The Three Laws of Thermodynamics:
  1. You can't get anything without working for it.
  2. The most you can accomplish by working is to break even.
  3. You can only break even at absolute zero.
Tussman's Law:
Nothing is as inevitable as a mistake whose time has come.
Uncle Ed's Rule of Thumb:
Never use your thumb for a rule. You'll either hit it with a hammer or get a splinter in it.
Vail's Second Axiom:
The amount of work to be done increases in proportion to the amount of work already completed.
Velilind's Laws of Experimentation:
  1. If reproducibility may be a problem, conduct the test only once.

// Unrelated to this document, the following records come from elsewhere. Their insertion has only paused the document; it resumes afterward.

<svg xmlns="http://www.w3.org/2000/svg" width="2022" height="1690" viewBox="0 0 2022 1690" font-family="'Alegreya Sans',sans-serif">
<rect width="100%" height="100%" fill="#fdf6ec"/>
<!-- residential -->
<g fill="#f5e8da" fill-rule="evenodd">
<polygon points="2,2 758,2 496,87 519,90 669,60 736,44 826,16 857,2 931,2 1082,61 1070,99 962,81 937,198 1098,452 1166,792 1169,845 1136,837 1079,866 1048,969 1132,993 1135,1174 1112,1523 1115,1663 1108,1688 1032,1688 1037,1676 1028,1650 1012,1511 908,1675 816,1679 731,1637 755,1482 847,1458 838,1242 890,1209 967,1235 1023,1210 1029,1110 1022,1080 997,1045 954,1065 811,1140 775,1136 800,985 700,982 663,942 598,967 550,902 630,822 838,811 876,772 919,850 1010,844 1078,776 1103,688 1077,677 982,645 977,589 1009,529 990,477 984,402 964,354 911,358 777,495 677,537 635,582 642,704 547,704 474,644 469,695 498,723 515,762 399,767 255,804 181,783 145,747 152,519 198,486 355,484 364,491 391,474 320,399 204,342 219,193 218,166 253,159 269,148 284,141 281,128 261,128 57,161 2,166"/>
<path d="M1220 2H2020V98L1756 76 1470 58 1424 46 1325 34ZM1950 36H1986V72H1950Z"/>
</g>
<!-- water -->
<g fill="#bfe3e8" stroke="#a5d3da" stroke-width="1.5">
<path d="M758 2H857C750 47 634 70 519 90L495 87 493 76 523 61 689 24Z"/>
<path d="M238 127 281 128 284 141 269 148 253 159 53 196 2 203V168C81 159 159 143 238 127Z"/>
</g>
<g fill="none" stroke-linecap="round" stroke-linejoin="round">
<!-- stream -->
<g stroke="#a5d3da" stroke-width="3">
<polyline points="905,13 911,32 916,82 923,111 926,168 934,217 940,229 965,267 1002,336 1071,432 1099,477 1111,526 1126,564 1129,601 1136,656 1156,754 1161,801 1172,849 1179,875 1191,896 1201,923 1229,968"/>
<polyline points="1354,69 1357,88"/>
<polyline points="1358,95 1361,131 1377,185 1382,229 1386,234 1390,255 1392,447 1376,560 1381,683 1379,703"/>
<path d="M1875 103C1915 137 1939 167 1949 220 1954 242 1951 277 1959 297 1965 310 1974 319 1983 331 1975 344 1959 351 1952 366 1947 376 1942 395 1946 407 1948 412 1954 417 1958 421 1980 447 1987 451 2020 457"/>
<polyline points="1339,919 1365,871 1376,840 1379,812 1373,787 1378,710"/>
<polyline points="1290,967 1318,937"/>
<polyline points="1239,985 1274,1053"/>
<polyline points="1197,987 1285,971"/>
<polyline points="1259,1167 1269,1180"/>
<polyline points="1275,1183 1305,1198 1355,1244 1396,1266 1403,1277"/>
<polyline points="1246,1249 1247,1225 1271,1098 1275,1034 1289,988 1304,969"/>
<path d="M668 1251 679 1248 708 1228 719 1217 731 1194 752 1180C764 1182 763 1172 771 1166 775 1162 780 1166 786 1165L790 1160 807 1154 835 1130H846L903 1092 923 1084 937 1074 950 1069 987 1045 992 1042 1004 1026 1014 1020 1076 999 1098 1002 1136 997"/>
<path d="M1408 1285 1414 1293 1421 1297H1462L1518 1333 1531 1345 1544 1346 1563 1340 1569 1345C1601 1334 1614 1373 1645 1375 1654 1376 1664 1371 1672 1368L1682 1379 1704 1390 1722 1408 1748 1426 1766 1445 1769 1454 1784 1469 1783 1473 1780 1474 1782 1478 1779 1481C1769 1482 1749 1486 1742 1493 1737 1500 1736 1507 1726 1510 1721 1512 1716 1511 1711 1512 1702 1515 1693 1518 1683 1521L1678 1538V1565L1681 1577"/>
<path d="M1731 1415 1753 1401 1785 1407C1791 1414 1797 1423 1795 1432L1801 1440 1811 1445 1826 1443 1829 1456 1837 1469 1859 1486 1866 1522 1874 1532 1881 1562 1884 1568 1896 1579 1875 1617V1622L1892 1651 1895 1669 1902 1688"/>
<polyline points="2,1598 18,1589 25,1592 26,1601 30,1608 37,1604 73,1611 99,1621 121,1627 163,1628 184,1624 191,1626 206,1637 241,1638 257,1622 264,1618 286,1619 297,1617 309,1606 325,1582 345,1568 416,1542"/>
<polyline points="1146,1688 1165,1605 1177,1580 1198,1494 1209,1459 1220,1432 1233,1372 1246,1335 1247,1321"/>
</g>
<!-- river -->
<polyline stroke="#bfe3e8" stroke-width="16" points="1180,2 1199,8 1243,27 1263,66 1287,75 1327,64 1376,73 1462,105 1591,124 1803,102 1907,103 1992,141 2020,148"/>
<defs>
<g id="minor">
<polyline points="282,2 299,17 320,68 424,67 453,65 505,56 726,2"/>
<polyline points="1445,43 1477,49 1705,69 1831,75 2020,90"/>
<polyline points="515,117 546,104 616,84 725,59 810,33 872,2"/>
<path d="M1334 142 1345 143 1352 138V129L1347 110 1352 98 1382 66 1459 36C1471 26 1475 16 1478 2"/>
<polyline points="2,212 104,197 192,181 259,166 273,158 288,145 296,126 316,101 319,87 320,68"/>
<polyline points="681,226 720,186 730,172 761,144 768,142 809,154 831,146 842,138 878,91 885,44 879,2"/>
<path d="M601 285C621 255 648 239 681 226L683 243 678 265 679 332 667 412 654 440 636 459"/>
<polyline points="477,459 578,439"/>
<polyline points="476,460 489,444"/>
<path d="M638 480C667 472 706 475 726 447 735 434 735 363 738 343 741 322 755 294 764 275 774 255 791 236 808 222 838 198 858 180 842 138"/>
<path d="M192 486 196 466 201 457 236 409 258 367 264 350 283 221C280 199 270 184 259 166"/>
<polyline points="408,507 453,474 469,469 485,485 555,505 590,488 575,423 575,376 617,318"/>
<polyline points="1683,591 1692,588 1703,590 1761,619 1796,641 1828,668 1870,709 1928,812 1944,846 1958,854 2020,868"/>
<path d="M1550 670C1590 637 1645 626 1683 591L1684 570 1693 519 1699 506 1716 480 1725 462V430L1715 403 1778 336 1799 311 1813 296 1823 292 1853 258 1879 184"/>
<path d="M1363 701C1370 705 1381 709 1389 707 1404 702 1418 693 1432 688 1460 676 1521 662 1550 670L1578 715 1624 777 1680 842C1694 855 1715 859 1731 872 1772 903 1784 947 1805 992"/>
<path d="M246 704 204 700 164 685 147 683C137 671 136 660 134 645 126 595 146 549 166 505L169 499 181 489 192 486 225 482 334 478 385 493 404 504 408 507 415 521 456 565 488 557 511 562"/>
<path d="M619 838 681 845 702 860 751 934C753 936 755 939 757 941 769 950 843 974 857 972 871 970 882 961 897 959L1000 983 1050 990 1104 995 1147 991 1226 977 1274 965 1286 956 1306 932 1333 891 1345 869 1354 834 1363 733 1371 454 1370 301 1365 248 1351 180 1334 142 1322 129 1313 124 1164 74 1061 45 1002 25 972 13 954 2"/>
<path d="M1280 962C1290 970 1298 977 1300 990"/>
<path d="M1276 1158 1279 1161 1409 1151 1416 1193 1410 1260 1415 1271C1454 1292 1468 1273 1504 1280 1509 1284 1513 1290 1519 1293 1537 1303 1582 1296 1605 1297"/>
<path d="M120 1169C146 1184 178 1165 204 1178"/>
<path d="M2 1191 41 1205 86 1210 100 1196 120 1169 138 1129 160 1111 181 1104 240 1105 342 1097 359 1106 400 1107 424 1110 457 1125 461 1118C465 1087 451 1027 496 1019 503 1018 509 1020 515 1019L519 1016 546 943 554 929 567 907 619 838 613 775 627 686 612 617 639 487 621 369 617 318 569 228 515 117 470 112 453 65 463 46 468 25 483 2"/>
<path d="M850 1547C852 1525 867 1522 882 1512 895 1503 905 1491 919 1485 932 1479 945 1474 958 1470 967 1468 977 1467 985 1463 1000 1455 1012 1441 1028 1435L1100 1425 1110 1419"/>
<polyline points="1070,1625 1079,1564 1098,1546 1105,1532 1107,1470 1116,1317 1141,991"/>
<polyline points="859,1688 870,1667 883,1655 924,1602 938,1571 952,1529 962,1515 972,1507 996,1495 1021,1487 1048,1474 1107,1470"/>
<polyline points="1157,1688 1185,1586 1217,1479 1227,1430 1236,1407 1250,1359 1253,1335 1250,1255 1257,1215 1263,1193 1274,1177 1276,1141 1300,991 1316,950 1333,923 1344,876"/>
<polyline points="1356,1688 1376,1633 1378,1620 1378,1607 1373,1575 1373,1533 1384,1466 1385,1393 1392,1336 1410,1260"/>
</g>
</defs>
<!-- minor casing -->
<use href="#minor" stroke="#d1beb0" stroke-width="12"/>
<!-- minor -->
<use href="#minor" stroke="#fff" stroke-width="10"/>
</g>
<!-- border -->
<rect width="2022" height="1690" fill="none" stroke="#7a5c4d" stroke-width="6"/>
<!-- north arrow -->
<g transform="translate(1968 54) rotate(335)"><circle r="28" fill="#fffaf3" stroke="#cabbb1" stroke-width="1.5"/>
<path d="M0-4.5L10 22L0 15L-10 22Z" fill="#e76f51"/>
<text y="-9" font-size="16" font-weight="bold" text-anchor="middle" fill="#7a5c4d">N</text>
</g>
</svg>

  2. If a straight line fit is required, obtain only two data points.
Weiler's Law:
Nothing is impossible for the man who doesn't have to do it himself.
Weinberg's First Law:
Progress is made on alternate Fridays.
Weinberg's Principle:
An expert is a person who avoids the small errors while sweeping on to the grand fallacy.
Weinberg's Second Law:
If builders built buildings the way programmers wrote programs, then the first woodpecker that came along would destroy civilization.
Westheimer's Discovery:
A couple of months in the laboratory can frequently save a couple of hours in the library.
Wethern's Law:
Assumption is the mother of all screw-ups.
Williams and Holland's Law:
If enough data is collected, anything may be proven by statistical methods.
Zymurgy's Law of Volunteer Labor:
People are always available for work in the past tense.